6つ目にご紹介する韓国の財閥は、「韓進グループ」です。「韓進」は、持株会社の下に航空会社の「大韓航空」や、陸運会社の「韓進交通」などを擁し、物流中心の事業を展開しています。

「韓進グループ」は、1945年に趙重勲(チョン・ジュンフン)が仁川で「韓進商事」を立ち上げたことで始まりました。米軍とのパイプを利用して、66年にはベトナムで戦う陸・海・空の米軍に対し、物資輸送を行う契約を得ます。これによって、「韓進」は急成長を遂げていきました。その後も国営の「大韓航空公社」を傘下に収めたり、「韓国造船公社」を買収するなど、順調に事業を拡大していきます。

このような成長の一方で、現在では創業者一族による横暴な行為(ナッツ・リターン事件など)が話題となることも多くなっています。また2016年には、中核企業の1つであった「韓進海運」が破たん・消滅するといった事態も起きています。

斗山グループ

韓国十大財閥の7つ目は、「斗山グループ」です。「斗山」の日本での読み方は、「とさん」になります。

「斗山」のはじまりは古く、1896年にソウルで、繊維貿易商の朴承稷(パク・スンジク)が商店を開いたことにさかのぼります。当初は繊維品の貿易や販売が主軸でしたが、その後化粧品の製造や、焼酎の醸造にも手を広げていきました。戦後はビールの製造を手掛けるようになり、さらに60年代に入ると、建築や機械、食品などさまざまな分野へ進出していきます。

アジア通貨危機以降は、「韓国重工業」や「高麗産業開発」を買収するなどし、重工業・建築関連の拡充を図るようになりました。その一方で、かつてグループの中核を担っていた酒類事業は、2009年にロッテへ売却されています。

コーロングループ

8つ目の韓国財閥は、「コーロングループ」です。「コーロングループ」は、産業素材、化学、フィルム/電子材料、ファッションの4大部門を柱とする財閥になります。

グループの前身となったのは、1954年に李源万、李源千兄弟によって設立された繊維貿易商「開明商事」です。「開明商事」は、その後57年に「韓国ナイロン」へと改称されます。「韓国ナイロン」は、日本から輸入したナイロン糸の布地加工から、やがてナイロン原糸の製造、さらにポリエステルなど化学繊維全般へと進出していきました。そうした利益を元に事業を拡大し、現在では子会社30社を擁する財閥へ成長しています。なお、「コーロン」の名は、「韓国(Korea)」の「Ko」、「ナイロン(Nylon)」の「lon」から取られています。

ハンファグループ

韓国十大財閥、9つ目に紹介するのは、「ハンファグループ」です。「ハンファ」は、「株式会社ハンファ」を中心とする財閥になります。

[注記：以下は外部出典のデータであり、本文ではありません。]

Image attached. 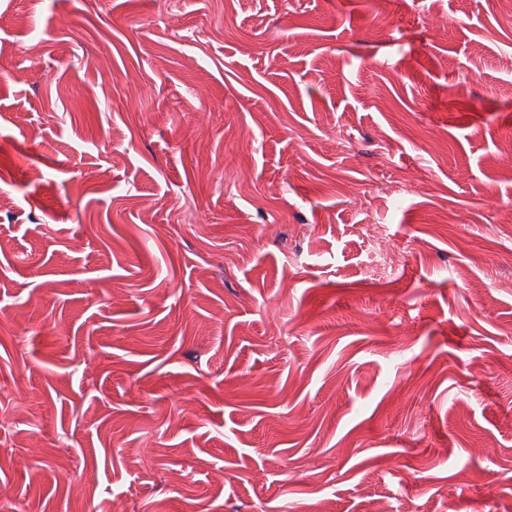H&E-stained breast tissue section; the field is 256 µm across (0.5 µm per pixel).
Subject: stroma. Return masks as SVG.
<instances>
[{
  "instance_id": "stroma-1",
  "label": "stroma",
  "mask_w": 512,
  "mask_h": 512,
  "mask_svg": "<svg viewBox=\"0 0 512 512\" xmlns=\"http://www.w3.org/2000/svg\"><path fill=\"white\" fill-rule=\"evenodd\" d=\"M507 52L502 0H0V512H512Z\"/></svg>"
}]
</instances>
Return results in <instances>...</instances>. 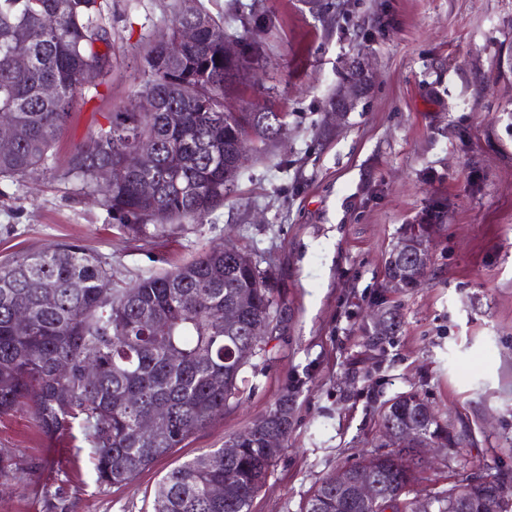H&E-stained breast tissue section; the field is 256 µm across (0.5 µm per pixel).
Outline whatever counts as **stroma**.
<instances>
[{"label": "stroma", "mask_w": 512, "mask_h": 512, "mask_svg": "<svg viewBox=\"0 0 512 512\" xmlns=\"http://www.w3.org/2000/svg\"><path fill=\"white\" fill-rule=\"evenodd\" d=\"M216 18L267 10L256 112L287 115L258 144L234 193L203 223L138 239L57 178L109 113L134 99L133 49L166 36L184 0H112L113 71L75 110L50 170L0 183V260L70 241L112 264V283L173 269L224 243L268 270L288 328L257 362L254 389L127 485H99L81 429L45 437L25 409L0 417V452L17 471L0 512H152L161 477L223 447L291 389L294 422L251 512H302L322 477L385 452L379 412L414 392L472 444L424 459L419 495L456 485L481 460L512 475V0H194ZM370 74L354 107L329 118L352 62ZM432 255L416 287L384 295V264L435 198ZM396 305L402 327L373 347L365 311Z\"/></svg>", "instance_id": "1"}]
</instances>
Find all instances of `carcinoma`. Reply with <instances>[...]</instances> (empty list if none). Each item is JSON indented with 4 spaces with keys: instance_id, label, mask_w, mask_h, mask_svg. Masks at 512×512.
<instances>
[{
    "instance_id": "cac0c4a2",
    "label": "carcinoma",
    "mask_w": 512,
    "mask_h": 512,
    "mask_svg": "<svg viewBox=\"0 0 512 512\" xmlns=\"http://www.w3.org/2000/svg\"><path fill=\"white\" fill-rule=\"evenodd\" d=\"M202 20L196 43L171 59L164 44H149L139 62L138 96L154 94L161 106L140 112L137 103L112 113L107 126L76 144L61 179L75 194L93 196L139 235L160 236L166 223H201L224 206L250 160L247 145L273 140L266 112H211L192 106L184 90L195 87L218 101L228 92L254 88L251 51L261 25L254 12L221 20L189 6L171 27ZM240 23V27L233 23ZM246 52L224 63V33ZM28 65L17 70L16 56ZM112 59L110 0H0V127L13 146L0 153V182H20L35 169H49L56 145L77 106L99 96L112 71L89 84L85 73ZM57 87L53 99L44 85ZM144 144L155 146L153 173L136 166ZM120 165L115 182L97 180L100 161ZM151 194L142 191L146 180ZM155 225L149 226L147 222ZM26 320H17L19 311ZM288 307L259 264L240 250L212 247L164 274L112 287V265L74 242H52L18 252L0 263V416L33 409L52 439L81 427L93 447L97 481L132 482L148 466L224 414L230 400L253 387L247 366L282 335ZM401 328L391 312L373 338ZM68 371H60L61 364ZM93 370V377L86 375ZM411 394L379 422L414 424L433 437L448 431L435 411L423 415ZM292 398L283 393L269 412L232 438L238 452L217 448L167 472L159 481L153 512H250L274 457L266 438L288 440ZM160 412L166 426L151 440L138 435L140 417ZM367 454L349 465L377 478L382 491L403 506L366 505L341 492L329 475L310 495L305 512H414L409 487L417 481L419 446ZM224 485V497L210 489ZM484 512H509L492 489L482 488ZM430 512H454L448 493L429 498Z\"/></svg>"
}]
</instances>
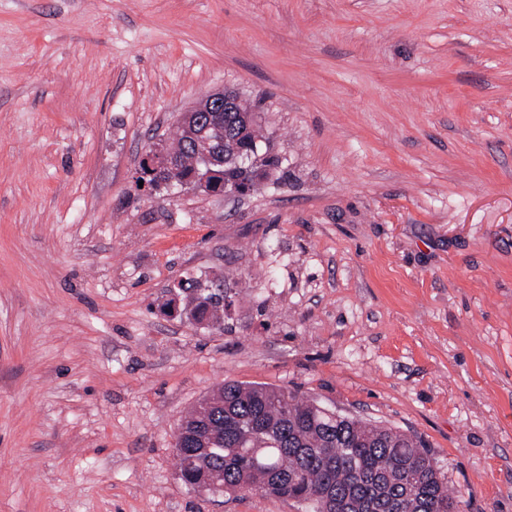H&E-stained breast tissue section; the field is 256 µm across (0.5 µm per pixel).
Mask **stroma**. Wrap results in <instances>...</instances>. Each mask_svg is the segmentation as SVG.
<instances>
[{"label": "stroma", "mask_w": 512, "mask_h": 512, "mask_svg": "<svg viewBox=\"0 0 512 512\" xmlns=\"http://www.w3.org/2000/svg\"><path fill=\"white\" fill-rule=\"evenodd\" d=\"M249 194L135 184L201 94ZM220 276L196 325L165 304ZM227 381L425 440L512 512V0H0V512H306L176 475Z\"/></svg>", "instance_id": "stroma-1"}]
</instances>
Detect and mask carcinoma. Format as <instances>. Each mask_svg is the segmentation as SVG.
<instances>
[{
  "label": "carcinoma",
  "mask_w": 512,
  "mask_h": 512,
  "mask_svg": "<svg viewBox=\"0 0 512 512\" xmlns=\"http://www.w3.org/2000/svg\"><path fill=\"white\" fill-rule=\"evenodd\" d=\"M237 113H224V165L214 167V186L241 175L229 129ZM168 150L180 159L169 177L189 178L196 152L176 127ZM274 156L252 155L255 181L275 166ZM219 399L193 409L183 422L200 421L217 439L190 455L191 439L176 453L180 481L200 486L224 470V492L262 493L301 499L310 512H449L456 501L448 480L425 442L391 427L346 418L331 421L314 399L286 388L226 382Z\"/></svg>",
  "instance_id": "cac0c4a2"
}]
</instances>
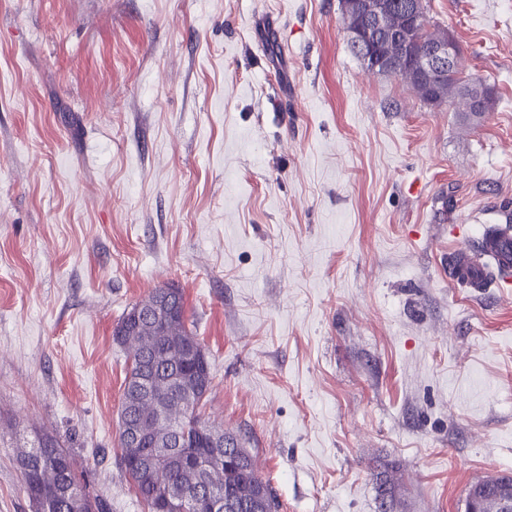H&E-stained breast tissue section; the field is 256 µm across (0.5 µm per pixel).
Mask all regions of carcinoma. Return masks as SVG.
<instances>
[{
	"instance_id": "1",
	"label": "carcinoma",
	"mask_w": 512,
	"mask_h": 512,
	"mask_svg": "<svg viewBox=\"0 0 512 512\" xmlns=\"http://www.w3.org/2000/svg\"><path fill=\"white\" fill-rule=\"evenodd\" d=\"M164 297L178 314L176 322L155 329L139 325L135 321L137 305L116 323L127 327L130 335L124 338L128 356L140 358L139 370L128 372L120 399V412L126 424L135 425L140 406L159 413L151 435L142 439L141 451L145 466L140 473L122 470L133 484L147 512H193V503L205 493L192 470L175 460V448H162L159 442L179 427L194 433V425L206 428L200 406L206 401L213 387L211 363L201 361L197 365L198 383L186 391L170 383L171 371L181 367L184 354L181 344L187 338L198 340L188 327L186 302L183 290L173 286L154 289L147 299ZM152 373L150 388L138 380L141 370ZM242 451V465L230 475L224 462L216 461L209 468L210 491L216 497L232 496L237 502L236 512H278L280 503L270 483L259 474L253 456L245 448V438L230 434ZM25 492L33 512H104L105 505L87 490L80 479L71 453L60 446L50 432L38 430L30 446L20 451L16 458Z\"/></svg>"
}]
</instances>
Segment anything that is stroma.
<instances>
[{
	"label": "stroma",
	"mask_w": 512,
	"mask_h": 512,
	"mask_svg": "<svg viewBox=\"0 0 512 512\" xmlns=\"http://www.w3.org/2000/svg\"><path fill=\"white\" fill-rule=\"evenodd\" d=\"M489 112L428 105L351 53L339 0H0V512L48 428L106 512L117 321L185 295L203 409L279 512H464L512 473V288L448 251L512 211V0H424Z\"/></svg>",
	"instance_id": "1"
}]
</instances>
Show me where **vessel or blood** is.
Segmentation results:
<instances>
[{
  "label": "vessel or blood",
  "mask_w": 512,
  "mask_h": 512,
  "mask_svg": "<svg viewBox=\"0 0 512 512\" xmlns=\"http://www.w3.org/2000/svg\"><path fill=\"white\" fill-rule=\"evenodd\" d=\"M512 273V231L500 238L483 240L481 250L456 247L448 254L451 281L480 293L490 285V272Z\"/></svg>",
  "instance_id": "1"
}]
</instances>
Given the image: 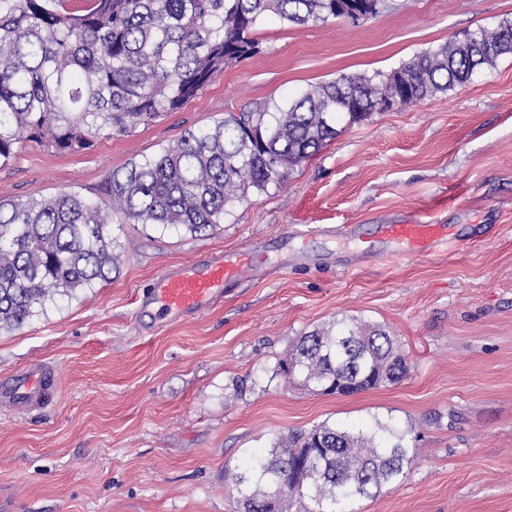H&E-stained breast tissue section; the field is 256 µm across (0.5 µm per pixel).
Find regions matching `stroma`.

グループは、1952年に設立された「韓国火薬株式会社」を母体としています。「ハンファ」の名は、「韓国火薬」の「韓」と「火」を、韓国語の発音で表したものです。60年代に入ると、「ハンファ」は国の経済政策に乗って事業拡大を図るようになります。65年には、現在の「ハンファケミカルおよびハンファ先端素材」を設立し、石油化学産業へ進出しました。その後も事業の多角化を進め、金融サービスなどの分野で大きな存在感を発揮していきます。またエネルギー分野においても、ソーラーパネルの販売を世界中で進めるなど、現在も積極的に事業を展開しています。

錦湖アシアナグループ

韓国の十大財閥、最後にご紹介するのは、「錦湖アシアナグループ」です。「錦湖」は、「クムホ」と読みます。

「錦湖」は、1946年に設立された「光州タクシー」が母体になります。その後、朝鮮戦争が終結してからは、バス事業など旅客運送業全般へ進出していきました。60年に「クムホタイヤ」を設立し、88年には民主化に伴い、「アシアナ航空」を設立しています。その一方で、2006年に買収した「大宇建設」の売却交渉決裂に伴い、2009年には事業再生法を申請して経営破たんを経験しています。2010年から経営再建が図られましたが、2019年には資金繰りの悪化に伴い、「アシアナ航空」「エアプサン」「エアソウル」の売却を発表しています。